Int J Eat Disord. 2025 Jun 6. doi: 10.1002/eat.24484. Online ahead of print.
ABSTRACT
OBJECTIVE: Although childhood maltreatment, especially emotional abuse, is strongly linked to the psychopathology of anorexia nervosa (AN), the impact of such a traumatic experience on treatment outcome is not clear. This study aimed to explore how emotional abuse affects change in psychopathology during treatment.
METHOD: Adolescents with AN (n = 331) completed the Childhood Trauma Questionnaire at admission to inpatient treatment and the Eating Disorder Inventory-2, Patient Health Questionnaire-9, Patient Health Questionnaire-15, and Generalized Anxiety Disorder-7 both at admission and at discharge. Relationships of emotional abuse with body mass index (BMI) and questionnaire scores at admission and at discharge were examined with percentage bend correlation coefficients. Changes in BMI and questionnaire scores from admission to discharge and whether these changes were moderated by emotional abuse were tested with robust mixed models.
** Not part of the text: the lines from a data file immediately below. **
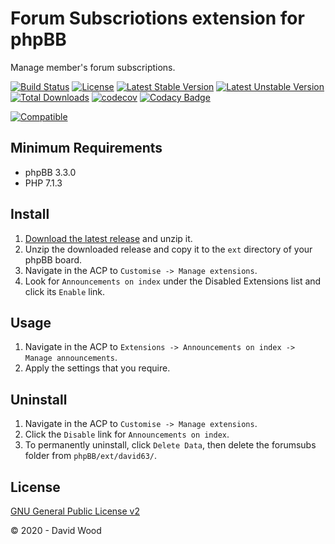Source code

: # Forum Subscriotions extension for phpBB

Manage member's forum subscriptions.

[![Build Status](https://github.com/david63/forumsubs/workflows/Tests/badge.svg)](https://github.com/phpbb-extensions/david63/forumsubs)
[![License](https://poser.pugx.org/david63/forumsubs/license)](https://packagist.org/packages/david63/forumsubs)
[![Latest Stable Version](https://poser.pugx.org/david63/forumsubs/v/stable)](https://packagist.org/packages/david63/forumsubs)
[![Latest Unstable Version](https://poser.pugx.org/david63/forumsubs/v/unstable)](https://packagist.org/packages/david63/forumsubs)
[![Total Downloads](https://poser.pugx.org/david63/forumsubs/downloads)](https://packagist.org/packages/david63/forumsubs)
[![codecov](https://codecov.io/gh/david63/forumsubs/branch/master/graph/badge.svg?token=D2500PgRex)](https://codecov.io/gh/david63/forumsubs)
[![Codacy Badge](https://api.codacy.com/project/badge/Grade/59902be2665c476dbd7951858c9ff769)](https://www.codacy.com/manual/david63/forumsubs?utm_source=github.com&amp;utm_medium=referral&amp;utm_content=david63/forumsubs&amp;utm_campaign=Badge_Grade)

 [![Compatible](https://img.shields.io/badge/compatible-phpBB:3.3.x-blue.svg)](https://shields.io/)

## Minimum Requirements
* phpBB 3.3.0
* PHP 7.1.3

## Install
1. [Download the latest release](https://github.com/david63/forumsubs/archive/3.2.zip) and unzip it.
2. Unzip the downloaded release and copy it to the `ext` directory of your phpBB board.
3. Navigate in the ACP to `Customise -> Manage extensions`.
4. Look for `Announcements on index` under the Disabled Extensions list and click its `Enable` link.

## Usage
1. Navigate in the ACP to `Extensions -> Announcements on index -> Manage announcements`.
2. Apply the settings that you require.

## Uninstall
1. Navigate in the ACP to `Customise -> Manage extensions`.
2. Click the `Disable` link for `Announcements on index`.
3. To permanently uninstall, click `Delete Data`, then delete the forumsubs folder from `phpBB/ext/david63/`.

## License
[GNU General Public License v2](http://opensource.org/licenses/GPL-2.0)

© 2020 - David Wood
RESULTS: Higher emotional abuse scores related to higher eating disorder, depressive, anxiety, and somatic symptoms but not to BMI at admission and at discharge. BMI increased and eating disorder, depressive, anxiety, and somatic symptoms decreased from admission to discharge but these changes were not moderated by emotional abuse scores.
DISCUSSION: Emotional abuse did not affect treatment response during hospitalization for AN, but it was associated with heightened eating and general psychological symptom severity at both hospital admission and discharge. Clinicians are advised to investigate a history of emotional abuse in adolescents with AN and to consider emotional abuse not as a predictor of treatment resistance, but as a psychological scar that persists regardless of symptom severity.